* **DATA SHOWN**:
******

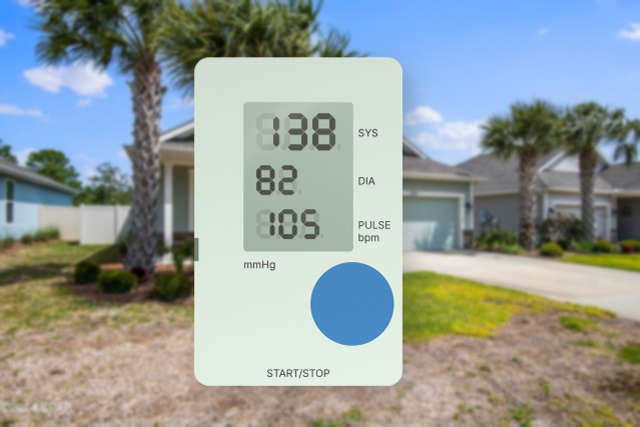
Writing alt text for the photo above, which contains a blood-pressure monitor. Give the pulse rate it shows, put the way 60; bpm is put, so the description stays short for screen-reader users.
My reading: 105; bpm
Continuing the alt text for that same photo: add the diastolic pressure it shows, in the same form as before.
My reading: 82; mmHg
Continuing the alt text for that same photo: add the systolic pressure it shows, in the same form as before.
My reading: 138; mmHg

******

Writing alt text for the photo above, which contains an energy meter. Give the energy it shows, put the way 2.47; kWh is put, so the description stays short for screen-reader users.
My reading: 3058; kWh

******

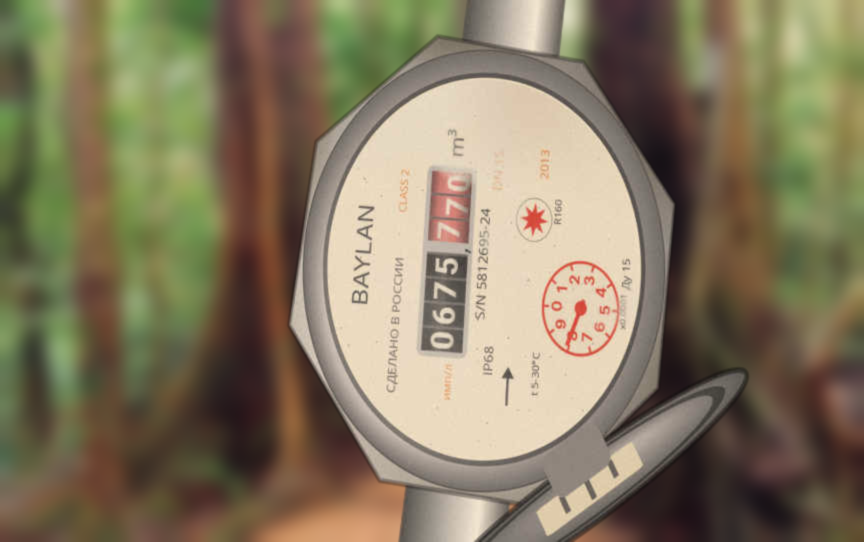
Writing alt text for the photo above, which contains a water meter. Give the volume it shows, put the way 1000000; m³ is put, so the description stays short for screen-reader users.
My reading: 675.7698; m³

******

* **WORK ORDER**: Can you return the lines verbatim, starting at the one containing "Writing alt text for the photo above, which contains a water" and ending at the one containing "My reading: 675.7698; m³", with both of those lines included?

* **REPLY TO THE EXERCISE**:
Writing alt text for the photo above, which contains a water meter. Give the volume it shows, put the way 1000000; m³ is put, so the description stays short for screen-reader users.
My reading: 675.7698; m³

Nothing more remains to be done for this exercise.